Prior to becoming a part of the team at the AXON office in the UK, I worked for a healthcare public relations agency in New York City. Often, people ask me the difference between living in New York versus living in London, and I happily tell them that as well as NYC does the bagel, London does the roast dinner and, therefore, both are fantastic places to live. What I’m not often probed about is the variances of working in my previous city compared to my new one. Because of this, the answer is not so easily given but, instead, an interesting one to investigate.

When first pondering the question, I come up with a lot of easy conclusions, including: referring to  the end of a sentence as  ‘full stop’ instead of ‘period’ and experiencing the difficulties of deciphering a German accent when your ear is only trained for various levels of excitement or anxiety in an American one.
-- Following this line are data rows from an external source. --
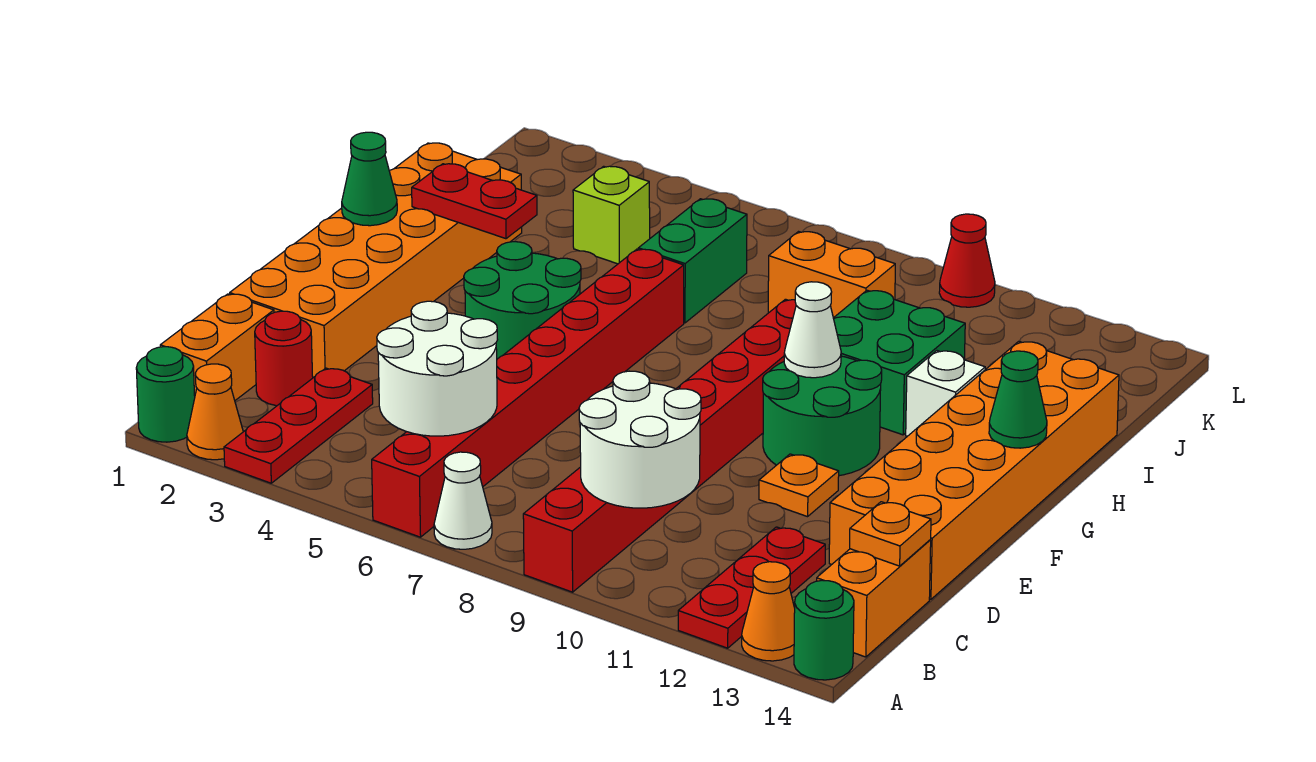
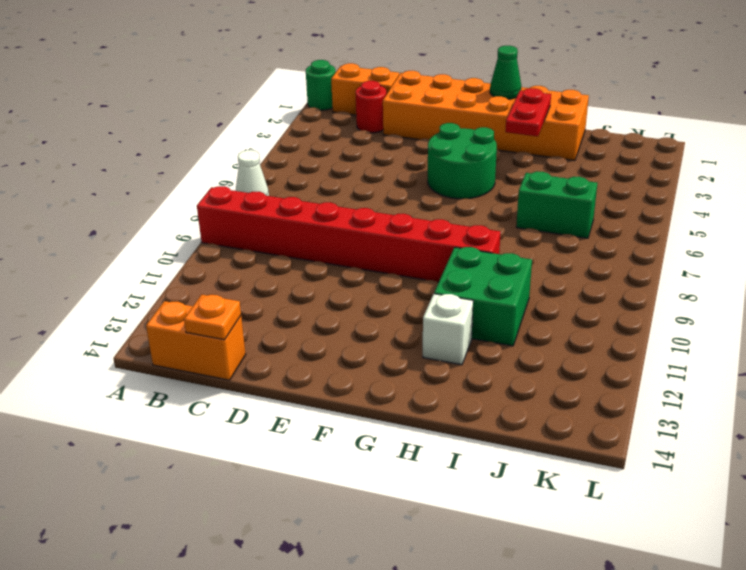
none -> orange 1x1 cone [187,364,243,460]
none -> red 1x3 plate [224,368,373,483]
none -> red 1x8 brick [372,249,684,537]
none -> red 1x3 plate [678,527,825,648]

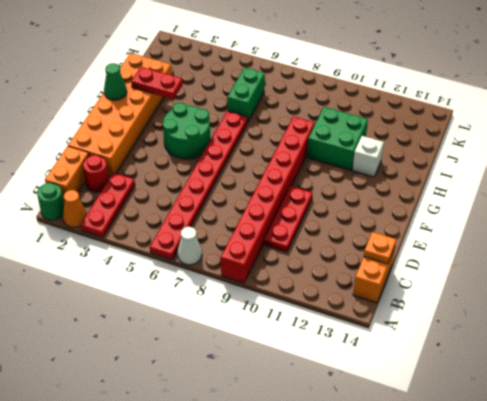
red 1x8 plate [150,111,248,260] -> red 1x8 brick [372,249,684,537]
red 1x3 plate [264,186,312,252] -> red 1x3 plate moved to [678,527,825,648]
none -> orange 1x1 cone [742,562,795,661]
none -> green 1x1 round brick [794,580,854,680]
none -> orange 2x6 brick [829,341,1119,599]
none -> orange 1x1 plate [759,454,839,517]

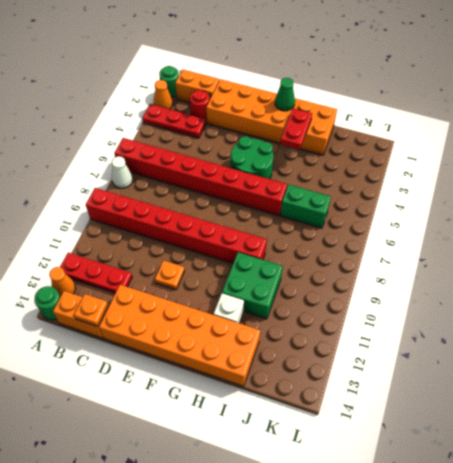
none -> green 2x2 round brick [763,356,882,476]
none -> lime 1x1 brick [573,166,650,264]
none -> orange 1x2 brick [768,232,895,318]
none -> red 1x1 cone [939,214,995,307]

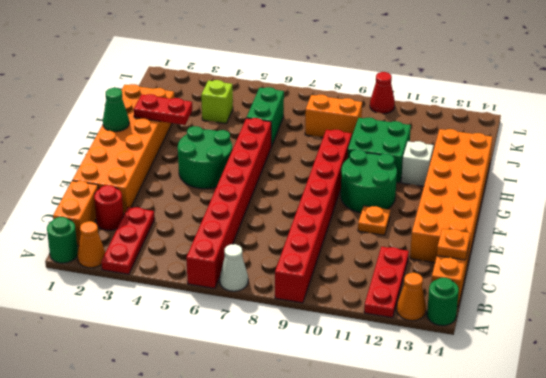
none -> white 2x2 round brick [377,301,498,436]
none -> white 2x2 round brick [579,371,701,508]
none -> white 1x1 cone [784,282,841,378]
none -> green 1x1 cone [989,351,1047,448]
There is also something to be said for learning to dial foreign telephone numbers (there are so many digits!) and perfecting the afternoon ‘cuppa’ tea. These were all skills that had to be quickly learned and perfected.

After moving beyond the nuances, it is clear that the real differences come down to the work each location typically does on a daily basis – domestic versus global. Although seemingly a title for a rowdy sporting match of some sort, comparing the two is about understanding and appreciating their differences, rather than choosing one over the other. Much like ‘football,’ they are two different, but equally challenging and rewarding games.
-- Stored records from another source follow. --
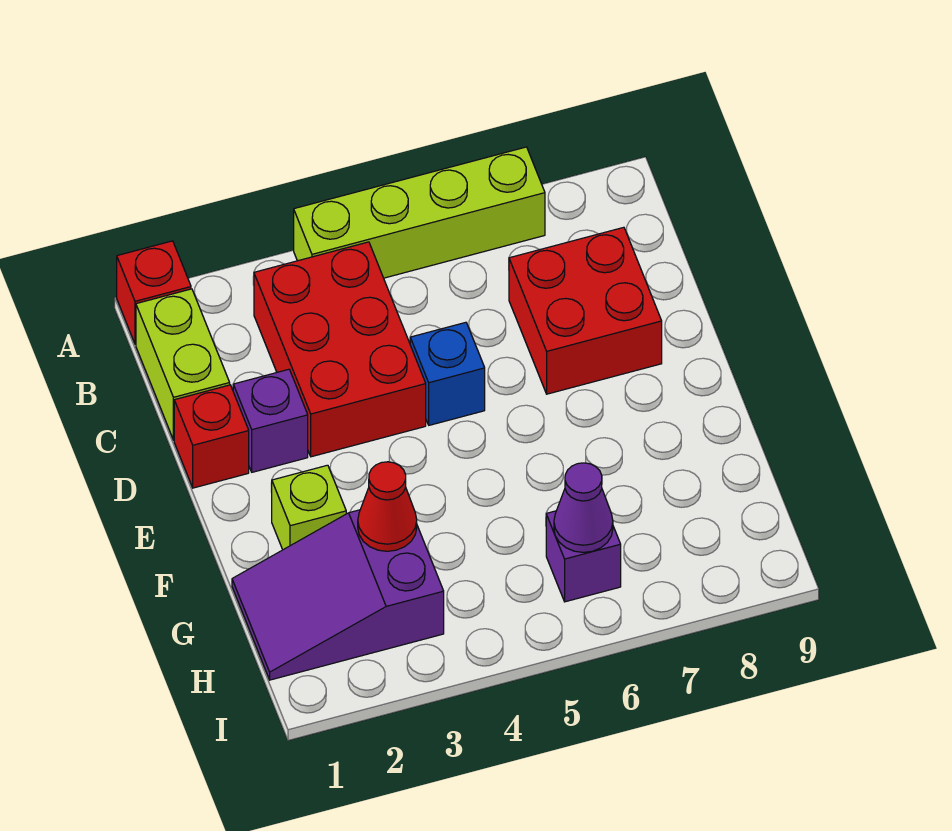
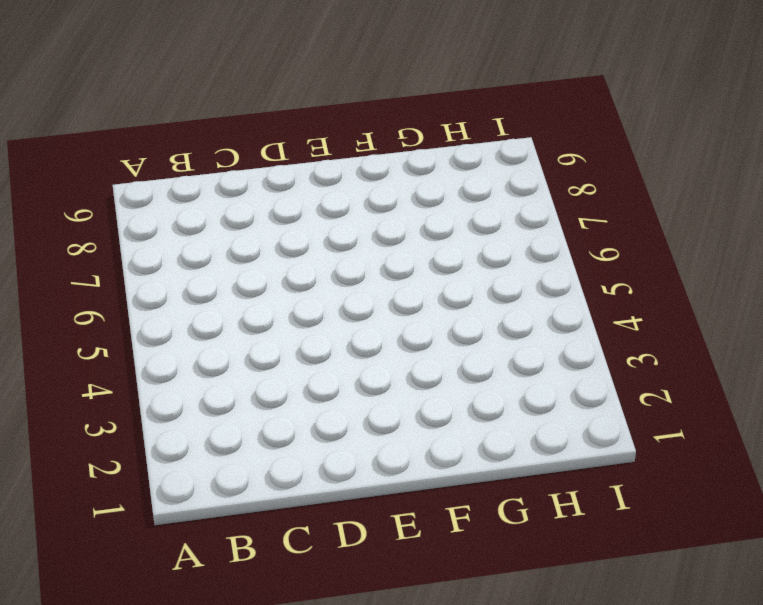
none -> red 1x1 brick [117,241,191,344]
none -> lime 1x4 brick [294,147,545,278]
none -> lime 1x2 brick [136,289,230,440]

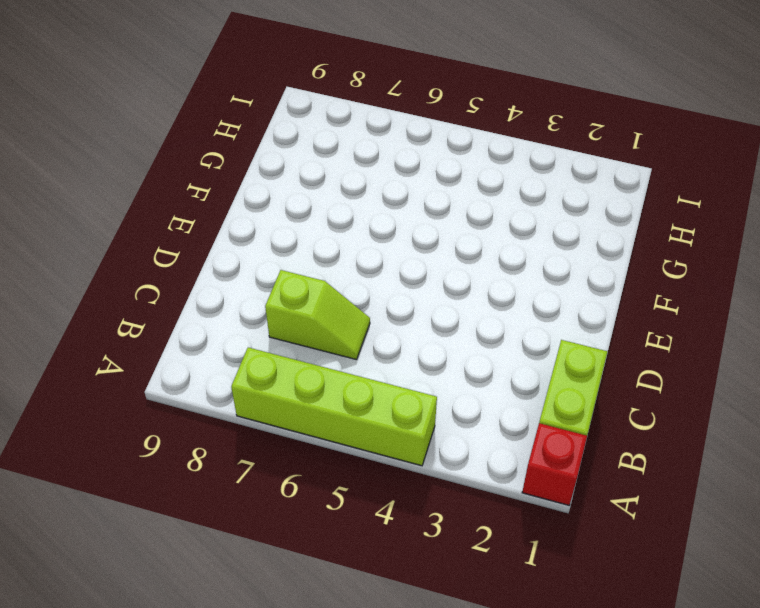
lime 1x2 slope [265,270,370,360] -> red 2x2 brick [509,227,662,394]
none -> red 2x3 brick [254,242,426,457]
none -> red 1x1 brick [174,385,249,488]
none -> purple 1x1 brick [233,369,308,472]

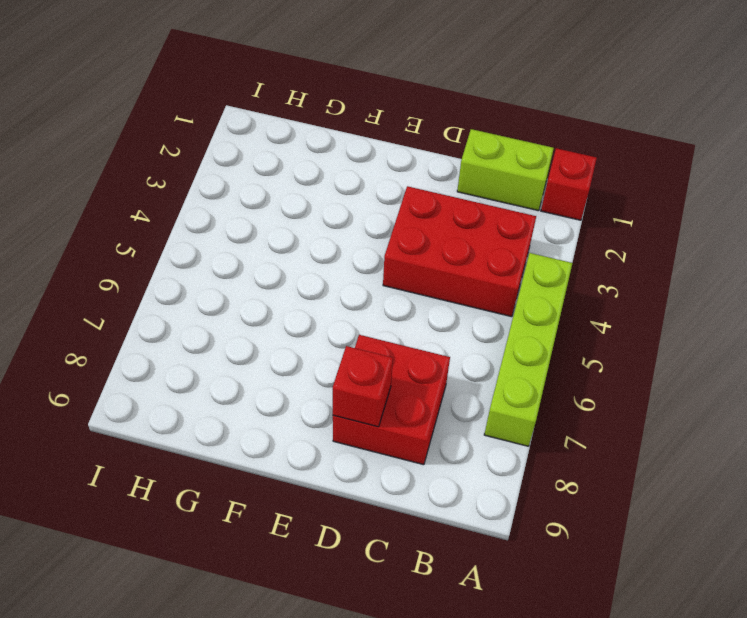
red 1x1 brick [333,346,393,427] -> red 1x1 brick moved to [174,385,249,488]
none -> purple 1x1 brick [233,369,308,472]
none -> blue 1x1 brick [410,322,485,425]
none -> lime 1x1 brick [271,465,346,550]

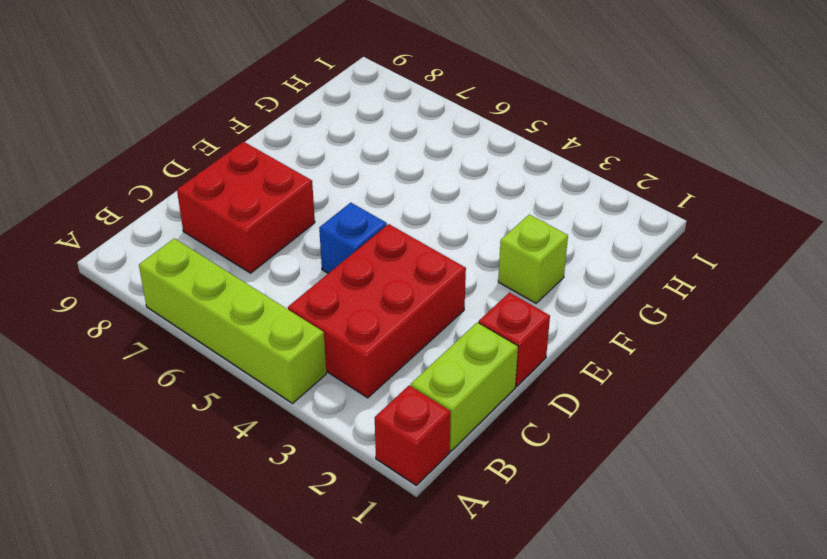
none -> purple 1x1 brick [233,369,308,472]
none -> purple 2x3 slope [232,510,444,680]
none -> purple 1x1 brick [546,511,621,602]

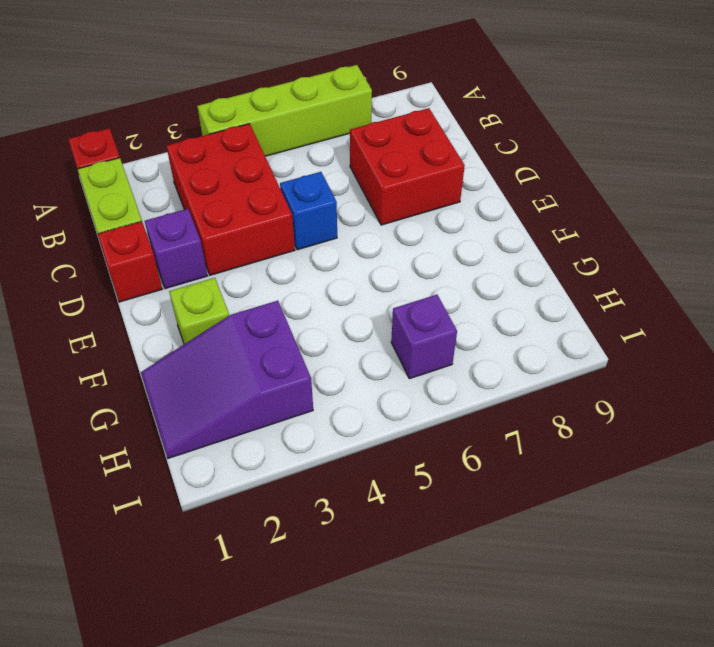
none -> red 1x1 cone [358,462,417,551]
none -> purple 1x1 cone [554,463,613,552]

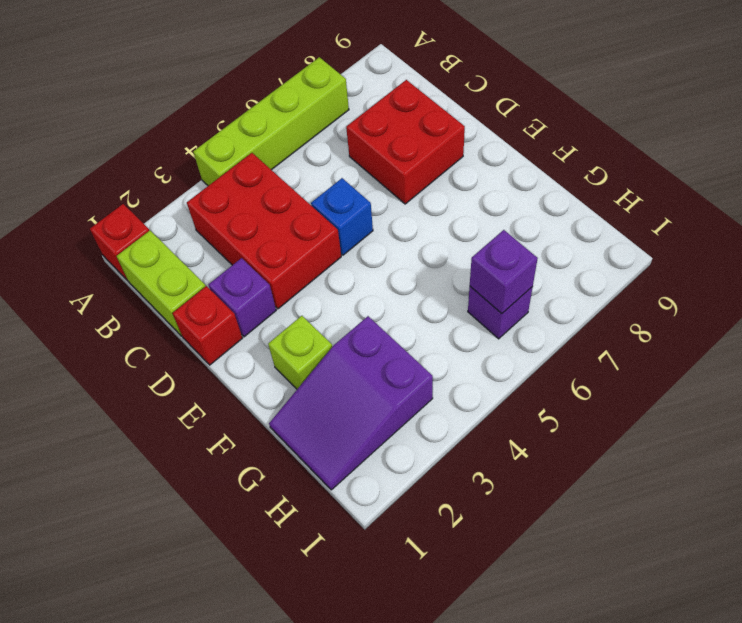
purple 1x1 brick [470,230,538,314] -> purple 1x1 cone [554,463,613,552]
none -> red 1x1 cone [358,462,417,551]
As a global PR practitioner, I often focus on numerous markets and how they function individually. I approach a PR plan by asking what can be developed that will resonate and help educate a range of people in different languages and cultures, and how can it be executed at both global and local scales. Different aspects of PR, including market access and affiliate communications, become the forefront of my thoughts and the inner workings of countries’ regulatory bodies are slowly uncovered.
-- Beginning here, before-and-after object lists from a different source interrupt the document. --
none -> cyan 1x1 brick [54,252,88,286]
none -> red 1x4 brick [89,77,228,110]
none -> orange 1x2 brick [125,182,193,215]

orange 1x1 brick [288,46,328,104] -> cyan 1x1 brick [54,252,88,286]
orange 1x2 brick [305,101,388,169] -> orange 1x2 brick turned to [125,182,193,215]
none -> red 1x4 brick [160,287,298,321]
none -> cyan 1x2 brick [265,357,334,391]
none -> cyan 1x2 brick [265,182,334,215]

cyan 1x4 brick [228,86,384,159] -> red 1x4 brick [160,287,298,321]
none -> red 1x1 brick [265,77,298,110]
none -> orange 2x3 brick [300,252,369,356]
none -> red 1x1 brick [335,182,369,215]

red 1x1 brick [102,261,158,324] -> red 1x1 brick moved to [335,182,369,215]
After thinking about the differences, it’s hard not to consider the similarities that have made my experience in both countries unforgettable. Not surprisingly, the list is long and includes my numerous fantastic colleagues, the overall devotion to excellence, the varied, regular challenges, the exciting client conversations and the feeling that at the end of the day, I’ve helped communicate important information to people who need it the most.

Regardless of whether it’s located stateside or over the pond, said in an American accent or a British one (Scottish or Welsh or Irish – take your pick), or referred to as a touchdown or a goal, it’s rewarding all the same.